The real value of this observational study is not that it provides definitive proof that improving cancer patients' understanding of their prognoses would enable them to make better decisions about their treatment. Rather, it is important preliminary evidence that could be used to justify an intervention study to examine the issue. The potential costs of effectively educating incurable cancer patients about their prognoses might include the loss of hope and associated deleterious effect on quality of life. However, our data suggest that there may be real benefits as well, including treatment choices that are more consonant with patient preferences, which could lead to a diminished demand for aggressive, toxic interventions driven by unrealistic expectations. Furthermore, our findings indicate that physicians may be able to provide prognostic data that are sufficiently accurate to achieve these benefits.

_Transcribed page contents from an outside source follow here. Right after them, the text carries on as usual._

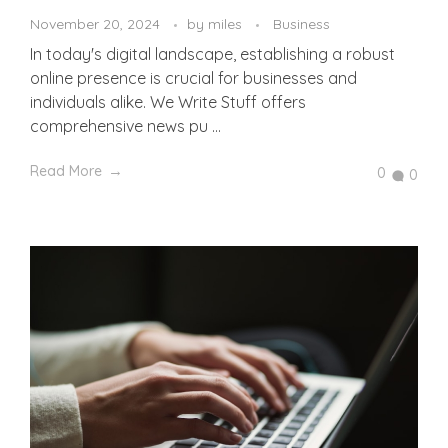
November 20, 2024
by
miles
Business
In today's digital landscape, establishing a robust
online presence is crucial for businesses and
individuals alike. We Write Stuff offers
comprehensive news pu ...
Read More
0
0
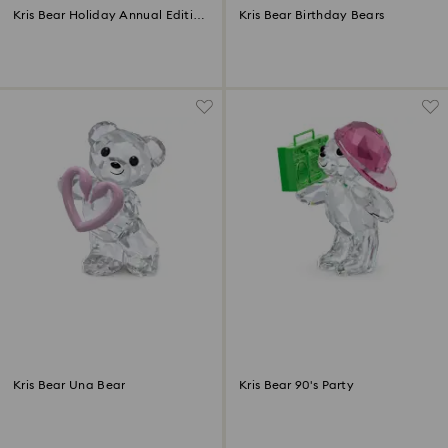
Kris Bear Holiday Annual Edition
Kris Bear Birthday Bears
2025
Kris Bear Una Bear
Kris Bear 90's Party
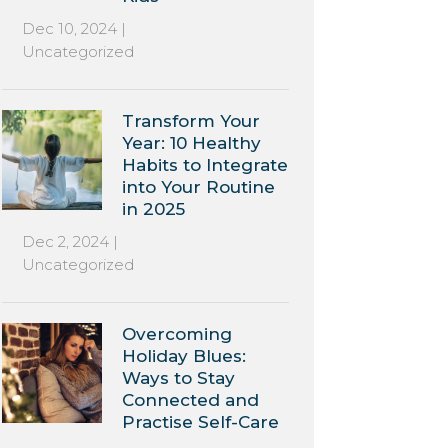
Dec 10, 2024
|
Uncategorized
Transform Your
Year: 10 Healthy
Habits to Integrate
into Your Routine
in 2025
Dec 2, 2024
|
Uncategorized
Overcoming
Holiday Blues:
Ways to Stay
Connected and
Practise Self-Care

The results of the phase 2 SUPPORT intervention trial demonstrated that providing prognostic information to physicians was not effective in changing the patterns of care of the seriously ill.¹⁵ The results of this analysis suggest that to achieve the goals of making care at the end of life consistent with patient values and minimizing futile therapy, we may need to change what physicians tell patients about their prognoses and be sure that patients hear and understand what their physicians have said. Meticulous care would be required to design an ethical and informative study of the impact educating cancer patients about prognosis has on a variety of outcomes. The potential benefit of such findings to patients, their families, and society could be substantial.